- Died: 24 June 1599 Lucerne
- Spouse(s): Dorothea Sonnenberg Magdalena Tamman Barbara Stocker

= Jost Holdermeyer =

Lucerne politician and entrepreneur

Jost Holdermeyer (died 24 June 1599) was a Lucerne politician and entrepreneur. He served in various civic and administrative roles in the Old Swiss Confederacy.

== Political career ==

Holdermeyer was a member of the Grand Council of Lucerne from 1565, then of the Small Council (1569–1599), and served as avoyer in 1599 and treasurer from 1576 to 1599. He also held the position of bailiff (Landvogt) of Habsburg (1567–1569) and of Entlebuch (1571–1573).
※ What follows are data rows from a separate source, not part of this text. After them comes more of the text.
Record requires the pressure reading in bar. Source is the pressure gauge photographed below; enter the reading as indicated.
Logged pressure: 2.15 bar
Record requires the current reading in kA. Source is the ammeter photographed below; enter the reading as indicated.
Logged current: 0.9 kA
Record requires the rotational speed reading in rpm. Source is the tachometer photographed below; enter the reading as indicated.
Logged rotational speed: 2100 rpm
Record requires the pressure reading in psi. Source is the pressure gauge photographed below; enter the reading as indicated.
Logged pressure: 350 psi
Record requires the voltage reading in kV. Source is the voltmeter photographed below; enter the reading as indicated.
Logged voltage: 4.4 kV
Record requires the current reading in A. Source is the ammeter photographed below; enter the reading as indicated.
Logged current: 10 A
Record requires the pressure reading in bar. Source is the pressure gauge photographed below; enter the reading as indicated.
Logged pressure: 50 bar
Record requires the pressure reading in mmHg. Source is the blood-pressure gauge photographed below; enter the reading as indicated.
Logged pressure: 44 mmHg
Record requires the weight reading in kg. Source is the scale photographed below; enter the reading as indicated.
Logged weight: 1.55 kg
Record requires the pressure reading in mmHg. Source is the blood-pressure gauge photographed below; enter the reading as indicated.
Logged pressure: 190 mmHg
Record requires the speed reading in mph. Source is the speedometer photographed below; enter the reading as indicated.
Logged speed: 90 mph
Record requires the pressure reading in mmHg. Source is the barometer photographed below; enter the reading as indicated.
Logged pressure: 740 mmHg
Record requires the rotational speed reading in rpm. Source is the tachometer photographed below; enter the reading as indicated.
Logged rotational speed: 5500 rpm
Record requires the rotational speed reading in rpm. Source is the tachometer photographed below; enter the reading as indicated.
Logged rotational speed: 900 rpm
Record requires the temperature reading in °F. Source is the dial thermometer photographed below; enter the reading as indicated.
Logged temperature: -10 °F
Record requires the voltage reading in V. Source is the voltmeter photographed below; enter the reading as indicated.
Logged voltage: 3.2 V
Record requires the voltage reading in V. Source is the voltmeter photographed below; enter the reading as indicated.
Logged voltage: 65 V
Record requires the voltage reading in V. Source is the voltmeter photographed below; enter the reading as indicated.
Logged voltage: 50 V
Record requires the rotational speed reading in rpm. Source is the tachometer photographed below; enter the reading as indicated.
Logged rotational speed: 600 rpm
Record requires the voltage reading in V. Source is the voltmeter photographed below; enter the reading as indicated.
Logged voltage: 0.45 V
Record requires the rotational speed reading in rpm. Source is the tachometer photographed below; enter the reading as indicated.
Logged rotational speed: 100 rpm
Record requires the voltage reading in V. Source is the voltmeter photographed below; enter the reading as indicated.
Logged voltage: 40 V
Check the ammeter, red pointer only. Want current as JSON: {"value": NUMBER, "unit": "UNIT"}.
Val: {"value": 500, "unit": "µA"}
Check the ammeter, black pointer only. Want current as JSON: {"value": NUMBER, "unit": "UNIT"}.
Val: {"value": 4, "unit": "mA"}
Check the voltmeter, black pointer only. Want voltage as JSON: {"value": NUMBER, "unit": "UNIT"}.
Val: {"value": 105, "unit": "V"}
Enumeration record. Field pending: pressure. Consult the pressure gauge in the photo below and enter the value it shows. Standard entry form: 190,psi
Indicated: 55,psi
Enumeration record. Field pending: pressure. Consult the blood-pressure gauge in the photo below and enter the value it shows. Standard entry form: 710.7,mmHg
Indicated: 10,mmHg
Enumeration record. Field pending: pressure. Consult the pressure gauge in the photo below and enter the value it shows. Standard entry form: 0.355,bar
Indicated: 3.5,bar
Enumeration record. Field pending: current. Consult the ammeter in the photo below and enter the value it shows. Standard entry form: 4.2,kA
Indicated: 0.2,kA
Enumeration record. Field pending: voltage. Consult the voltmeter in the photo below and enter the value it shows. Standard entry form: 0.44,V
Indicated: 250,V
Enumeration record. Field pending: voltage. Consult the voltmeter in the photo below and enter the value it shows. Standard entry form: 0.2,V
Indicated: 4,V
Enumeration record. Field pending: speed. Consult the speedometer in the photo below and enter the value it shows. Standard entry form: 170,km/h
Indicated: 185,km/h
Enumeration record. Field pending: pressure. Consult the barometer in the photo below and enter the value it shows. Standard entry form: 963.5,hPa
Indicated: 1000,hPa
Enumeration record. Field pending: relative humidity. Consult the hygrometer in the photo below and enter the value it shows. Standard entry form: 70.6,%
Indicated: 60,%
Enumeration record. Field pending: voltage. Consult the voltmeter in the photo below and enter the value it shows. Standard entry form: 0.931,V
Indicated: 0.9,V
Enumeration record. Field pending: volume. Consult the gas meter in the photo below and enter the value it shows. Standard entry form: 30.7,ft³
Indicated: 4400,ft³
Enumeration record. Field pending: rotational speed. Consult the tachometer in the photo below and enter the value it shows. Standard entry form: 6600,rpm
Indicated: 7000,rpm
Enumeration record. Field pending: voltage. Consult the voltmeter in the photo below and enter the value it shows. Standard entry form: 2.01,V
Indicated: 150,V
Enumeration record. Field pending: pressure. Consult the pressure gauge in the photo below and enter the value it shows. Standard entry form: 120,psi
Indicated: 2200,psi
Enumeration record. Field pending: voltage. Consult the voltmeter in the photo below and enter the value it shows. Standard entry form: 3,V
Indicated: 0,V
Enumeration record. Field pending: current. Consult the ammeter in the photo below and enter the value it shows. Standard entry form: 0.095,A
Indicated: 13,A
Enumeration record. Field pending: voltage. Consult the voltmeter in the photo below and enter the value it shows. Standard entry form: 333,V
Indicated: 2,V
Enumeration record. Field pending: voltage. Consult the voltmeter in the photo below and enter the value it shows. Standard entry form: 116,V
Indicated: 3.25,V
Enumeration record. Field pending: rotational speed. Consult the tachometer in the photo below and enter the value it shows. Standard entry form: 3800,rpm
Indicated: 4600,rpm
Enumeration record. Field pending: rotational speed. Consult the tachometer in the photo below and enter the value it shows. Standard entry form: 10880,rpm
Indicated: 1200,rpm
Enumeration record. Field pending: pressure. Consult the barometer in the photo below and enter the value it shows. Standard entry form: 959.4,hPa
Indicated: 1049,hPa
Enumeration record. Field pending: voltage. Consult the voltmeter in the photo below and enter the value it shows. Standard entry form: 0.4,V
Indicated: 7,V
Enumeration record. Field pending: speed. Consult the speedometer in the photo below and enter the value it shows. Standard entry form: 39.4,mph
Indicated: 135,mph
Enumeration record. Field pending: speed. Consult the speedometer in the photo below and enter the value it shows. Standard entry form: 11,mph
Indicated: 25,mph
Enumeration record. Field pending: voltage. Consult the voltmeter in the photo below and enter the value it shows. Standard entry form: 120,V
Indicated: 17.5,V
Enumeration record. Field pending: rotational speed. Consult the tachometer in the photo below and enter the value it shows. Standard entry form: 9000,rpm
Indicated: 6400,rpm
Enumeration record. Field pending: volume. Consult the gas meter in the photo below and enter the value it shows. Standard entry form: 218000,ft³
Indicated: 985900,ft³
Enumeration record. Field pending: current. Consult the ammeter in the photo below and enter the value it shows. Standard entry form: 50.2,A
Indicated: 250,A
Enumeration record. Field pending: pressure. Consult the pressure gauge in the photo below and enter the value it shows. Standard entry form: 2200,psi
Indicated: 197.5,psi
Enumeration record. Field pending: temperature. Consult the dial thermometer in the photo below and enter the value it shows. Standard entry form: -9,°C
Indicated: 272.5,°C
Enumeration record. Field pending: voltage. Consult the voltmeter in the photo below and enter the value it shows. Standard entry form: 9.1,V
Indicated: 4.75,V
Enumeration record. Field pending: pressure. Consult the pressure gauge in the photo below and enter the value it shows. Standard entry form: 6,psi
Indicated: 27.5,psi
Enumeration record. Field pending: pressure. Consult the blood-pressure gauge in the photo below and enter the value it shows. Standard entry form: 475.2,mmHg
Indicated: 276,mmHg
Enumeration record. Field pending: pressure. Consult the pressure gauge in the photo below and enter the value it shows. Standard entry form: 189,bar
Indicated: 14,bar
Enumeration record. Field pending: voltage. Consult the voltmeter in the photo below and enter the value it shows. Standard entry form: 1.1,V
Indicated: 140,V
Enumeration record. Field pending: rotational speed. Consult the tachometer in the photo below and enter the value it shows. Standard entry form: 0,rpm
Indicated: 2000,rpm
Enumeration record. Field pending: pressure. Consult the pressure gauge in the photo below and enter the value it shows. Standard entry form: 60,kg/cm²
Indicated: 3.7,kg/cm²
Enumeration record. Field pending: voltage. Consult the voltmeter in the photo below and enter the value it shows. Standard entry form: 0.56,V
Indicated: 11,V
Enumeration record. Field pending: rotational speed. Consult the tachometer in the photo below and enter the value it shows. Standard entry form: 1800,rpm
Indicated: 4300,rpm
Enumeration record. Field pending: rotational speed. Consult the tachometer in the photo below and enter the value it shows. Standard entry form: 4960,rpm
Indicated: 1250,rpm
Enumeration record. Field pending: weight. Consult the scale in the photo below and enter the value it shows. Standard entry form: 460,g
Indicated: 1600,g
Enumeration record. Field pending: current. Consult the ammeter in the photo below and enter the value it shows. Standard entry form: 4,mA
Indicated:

== Administrative and religious roles ==

He served as administrator of Saint-Jost in 1570 and as councillor to the Bishop of Basel in 1594. Holdermeyer was among the first to support the establishment of the Jesuits (college) in Lucerne.

== Economic activities ==

Holdermeyer owned several estates, orchards, vineyards, and two houses. As an entrepreneur, he had sawmills built on two of his estates, protected by a monopoly (1567, 1594), and in 1587 purchased the city forge of Lucerne together with Jost Krepsinger for 1,000 florins. He was a rentier and a member of the Safran guild (Gesellschaft zu Safran).

== Bibliography ==
- K. Messmer, P. Hoppe, Luzerner Patriziat, 1976.